Dos propuestas en el Concejo a favor de comerciantes

Dos propuestas en el Concejo a favor de comerciantes
Ramona Núñez, cocinera de Punta Cana Restaurant en Washington Heights, teme por su futuro laboral ya que ese negocio está a punto de cerrar por la subida del alquiler.

La propuesta de ley para ayudar a los pequeños comerciantes, que está impulsando la concejal Annabel Palma, pareciera ir por buen camino y todo indica que este año sí pudiera ser puesta a consideración del Comité de Pequeños Negocios, ya que cuenta con el respaldo de 24 ediles y sólo falta que se adhieran dos más para ser debatida.

Se trata de una legislación que da a los inquilinos comerciales el derecho a renovar el contrato 10 años o más y si el dueño del local quiere subir la renta es obligatoria una mediación. Si en esta mediación no se llega a un acuerdo se acudiría a un arbitrio de obligado cumplimiento.

Para poder ser asignada al Comité de Pequeños Negocios y ser debatida en una audiencia pública, la propuesta deberá contar en total con el respaldo de al menos 26 concejales.

La medida original, que fue introducida por primera vez en 2006 por el entonces concejal Robert Jackson, se había quedado literalmente atrapada dentro de un laberinto burocrático ya que nunca lograba reunir el respaldo suficiente para continuar con su curso.

Debido a la expiración del período legislativo cada año, las propuestas de ley que no logran pasar deben ser sometidas nuevamente con cada nueva reorganización en el Concejo, por lo que en junio pasado la concejal Palma, representante por El Bronx, volvió a introducir la propuesta de Jackson bajo el número 402 y con el nombre de Acta de Supervivencia de Pequeños Negocios.

“Es evidente que los neoyorquinos están listos para políticas progresistas, de aprobarse se protegerá a las pequeñas y medianas corporaciones, que son las bases económicas de nuestras comunidades. Es inaceptable que tantos pequeños negocios se vean obligados a cerrar como resultado del proceso de renovación de arrendamientos comerciales difíciles y sumamente complicados”, dijo Palma a El Diario.

Entre los concejales hispanos que apoyan la medida figuran Ydanis Rodríguez, Rosie Méndez,  Rafael Espinal y María del Carmen Arroyo.

Para Rosie Méndez, representante por el Bajo Manhattan, a largo plazo es “importante que los pequeños negocios tengan una oportunidad de sobrevivir y el objetivo de este proyecto los favorece”.
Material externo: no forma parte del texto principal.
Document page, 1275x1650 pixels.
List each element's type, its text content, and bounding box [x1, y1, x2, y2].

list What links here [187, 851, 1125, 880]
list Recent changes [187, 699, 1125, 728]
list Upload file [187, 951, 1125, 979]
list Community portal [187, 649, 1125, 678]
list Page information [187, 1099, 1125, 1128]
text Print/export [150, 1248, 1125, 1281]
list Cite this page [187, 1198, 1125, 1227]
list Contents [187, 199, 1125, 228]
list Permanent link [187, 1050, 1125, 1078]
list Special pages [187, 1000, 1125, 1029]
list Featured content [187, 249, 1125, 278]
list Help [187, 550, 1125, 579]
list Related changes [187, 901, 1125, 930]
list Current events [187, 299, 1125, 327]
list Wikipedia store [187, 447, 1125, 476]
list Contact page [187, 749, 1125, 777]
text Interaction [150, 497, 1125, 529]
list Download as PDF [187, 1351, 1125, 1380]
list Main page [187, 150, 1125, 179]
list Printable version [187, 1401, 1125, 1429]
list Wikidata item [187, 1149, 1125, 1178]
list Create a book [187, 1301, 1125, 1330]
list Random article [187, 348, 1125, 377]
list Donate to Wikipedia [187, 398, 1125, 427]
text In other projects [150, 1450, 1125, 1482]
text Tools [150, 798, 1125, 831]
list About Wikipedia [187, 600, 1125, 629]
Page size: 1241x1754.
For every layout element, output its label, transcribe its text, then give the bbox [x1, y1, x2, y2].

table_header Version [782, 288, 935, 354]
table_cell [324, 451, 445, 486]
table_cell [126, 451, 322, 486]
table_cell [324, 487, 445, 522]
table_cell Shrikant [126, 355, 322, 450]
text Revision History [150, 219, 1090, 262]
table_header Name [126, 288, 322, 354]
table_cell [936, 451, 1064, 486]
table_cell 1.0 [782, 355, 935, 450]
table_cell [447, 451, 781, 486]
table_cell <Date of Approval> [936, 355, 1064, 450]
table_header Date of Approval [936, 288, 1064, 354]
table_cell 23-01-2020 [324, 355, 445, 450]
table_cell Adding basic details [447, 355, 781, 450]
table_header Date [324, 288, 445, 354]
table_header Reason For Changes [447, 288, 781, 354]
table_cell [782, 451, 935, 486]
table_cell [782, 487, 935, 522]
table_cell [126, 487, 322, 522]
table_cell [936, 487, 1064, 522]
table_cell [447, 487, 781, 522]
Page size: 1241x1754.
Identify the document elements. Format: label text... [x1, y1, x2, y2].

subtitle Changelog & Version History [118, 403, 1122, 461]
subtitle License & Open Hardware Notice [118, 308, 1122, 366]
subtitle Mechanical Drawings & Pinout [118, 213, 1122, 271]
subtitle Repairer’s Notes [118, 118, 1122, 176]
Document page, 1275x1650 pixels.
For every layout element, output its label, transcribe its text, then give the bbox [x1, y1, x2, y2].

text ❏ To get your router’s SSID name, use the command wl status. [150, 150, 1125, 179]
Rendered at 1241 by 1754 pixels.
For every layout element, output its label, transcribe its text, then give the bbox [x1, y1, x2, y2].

Entre los concejales que aún no han tomado posición al respecto se encuentran la presidenta del Concejo Municpal Melissa Mark Viverito, Carlos Menchaca, que no pudo comentar por encontrarse fuera del país. Tampoco se han pronunciado al respecto los concejales Antonio Reynoso y Julissa Ferreras.

Otro proyecto favorable a comerciantes:

Este jueves fue presentado ante el Concejo Municipal el proyecto de ley 851, con el que se quiere proteger a los inquilinos de inmuebles comerciales de ser víctimas de acoso o cualquier otro tipo de intimidación.

La medida, patrocinada por los concejales Robert Cornegy que preside el Comité de Pequeños Negocios y Mark Levine, representante por el distrito 7 del Alto Manhattan,  impone sanciones de un mes de alquiler o $1,000 -mas gastos legales y de corte-  a dueños de locales que han acosado a sus inquilinos.

La legislación prohíbe a los propietarios comerciales que utilicen cualquier tipo de intimidación, bien sea física o verbal como amenazas, así como el negarse a hacer reparaciones, cortar la calefacción o los servicios públicos, para tratar de obligar a un inquilino comercial a salir del predio.

“He escuchado muchas historias de caseros que han tomado acciones que interfieren con el  uso del espacio comercial de pequeños negocios que están pagando alto costo por su renta. Muchos pequeños comerciantes solo quieren servir a sus clientes y en su lugar deben estar luchando para mantener los servicios básicos”,  dijo el edil Cornegy, que representa al distrito 36 de Brooklyn.

“Nuestros pequeños comerciantes son muy importantes como para dejarlos sin protección. este proyecto de ley es un paso importante para los inquilinos comerciales”, dijo el concejal Levine.

Bajo los términos de la propuesta se considera también intimidación cuando el propietario somete querellas judiciales frívolas, emprende reparaciones innecesarias sobre el espacio del inquilino o uno adyacente, y/o participa en tácticas de negociación injustas para los arrendamientos de renovación.